Energy costs are a challenge for everyone. But what if we could take advantage of a low-carbon, renewable energy source located beneath our feet? Is geothermal energy realistic for the Humber area, or is it just a daydream? Five companies came to the Aura Innovation Centre to try to find out.
Geothermal energy is a renewable source of energy that uses warmth from the earth to heat water, which can then be brought to the surface and used in a variety of ways. It will remain available for billions of years, can produce consistent electricity, regardless of weather conditions, and is clean, emitting no greenhouse gases. However, it currently delivers less than 0.3% of the UK’s annual heat demand, and lack of information about the application of the technology means that deep geothermal is not currently factored into the UK’s carbon budget or government strategies.
The potential for developing geothermal energy is huge, but lack of knowledge is a big problem. A range of academics from the University of Hull got together with a diverse collection of small businesses to explore what geothermic resources are available in the Humber region, what the potential economic, social and environmental impact would be of developing the technology, and whether it would be beneficial for companies to switch to geothermal.
Professor Graham Ferrier,
Department of Geography, Geology & Environment
The project worked with a number of different small businesses to get an idea of geothermal potential across a range of sectors. Patrington Haven Leisure Park is a holiday camp requiring heat for a swimming pool, a bar and a gym, Premier Plants heat greenhouses for horticulture, Ryedale Organics work in farming and waste management, The Three Trees is a care home and Walker Grain Storage handles and distributes grain.
The companies use energy in very different ways, meaning the researchers had to look at different factors for each individual case.
The researchers completed a full feasibility study to let the small businesses know how changing their energy mix to include geothermal could work for them.
Using data from £50 million-worth of previously prepared datasets – for example, seismic sheets and borehole information from the National Geological Society, the oil and gas industry and local authorities – the researchers could create a 3D structural model of the Humber sedimentary basin.

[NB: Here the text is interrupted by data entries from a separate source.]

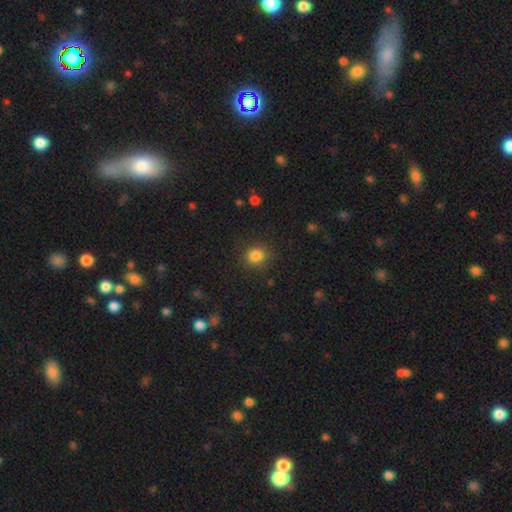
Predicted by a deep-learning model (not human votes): smooth 84%, star or artifact 12%, featured or disk 5%. Down the decision tree: how rounded — round (84%); merging — none (84%).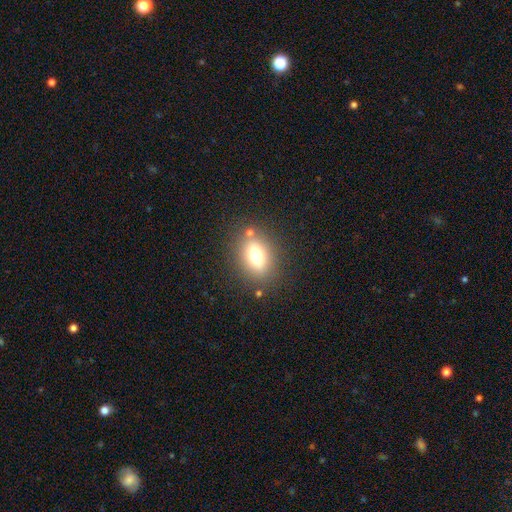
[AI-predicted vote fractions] Overall: smooth (69%). How rounded: in between (69%). Merging: none (78%).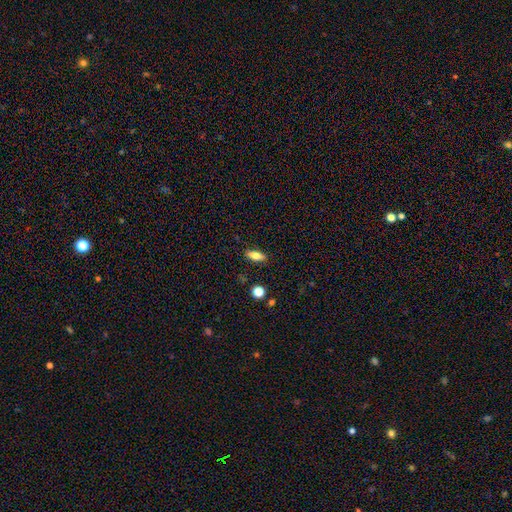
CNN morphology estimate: The model was most divided on "how rounded": in between: 69%, cigar-shaped: 27%, round: 4%. More confident: merging — none (87%); smooth or featured — smooth (75%).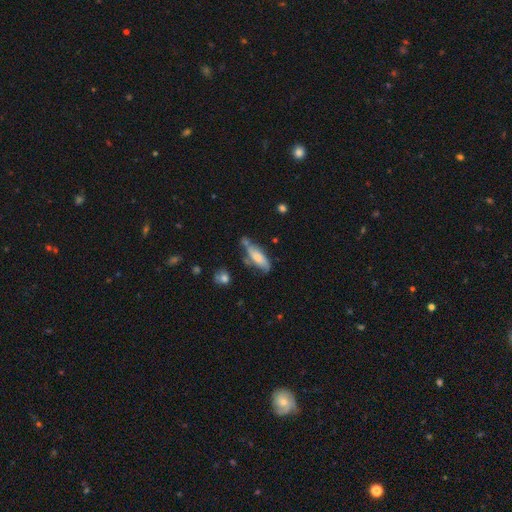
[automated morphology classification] A smooth galaxy with no disk features (58%) that is in between round and cigar-shaped (63%). Merging: none (48%).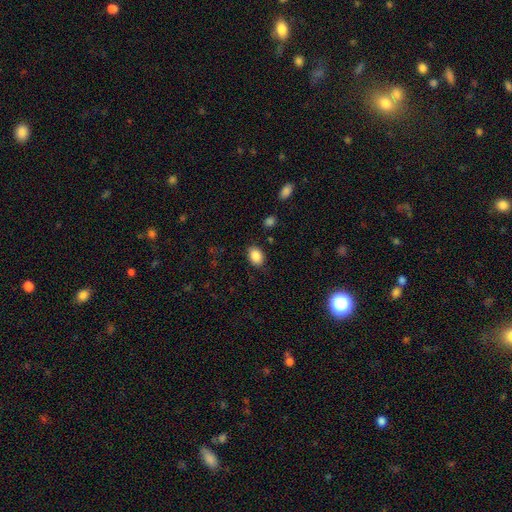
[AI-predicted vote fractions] This is clearly a smooth galaxy (87%). How rounded: likely in between (77%). Merging: clearly none (82%).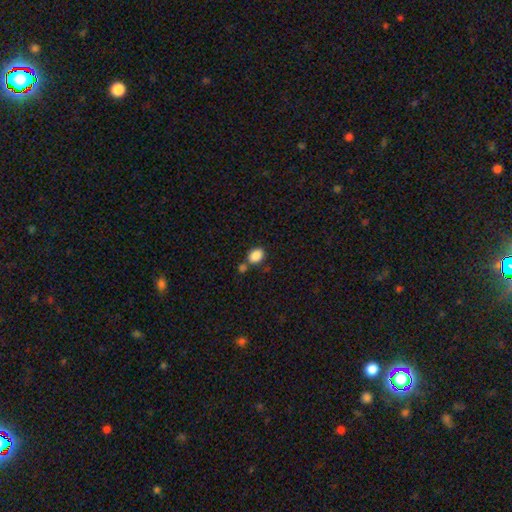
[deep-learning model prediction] Smooth or featured: smooth — 87% (star or artifact — 9%)
How rounded: in between — 66% (round — 33%)
Merging: none — 65% (merger — 19%)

This showed the size and scale of the Humber region’s geothermic potential compared to the rest of the UK, and was the first time the geothermal resources of the East Yorkshire region had been mapped.
Individual reports were then created for each of the businesses, showing what the outlay would be to convert from hydrocarbon to geothermal power, and the potential benefits, both in money and CO2 emissions saved.
The research proves that all the small businesses would have significant carbon savings from converting to geothermal, but that the upfront costs were prohibitive without some form of government support.
The study has laid the groundwork for others to build on in future, with the SMEs currently exploring in more depth how to deploy geothermal energy within their businesses.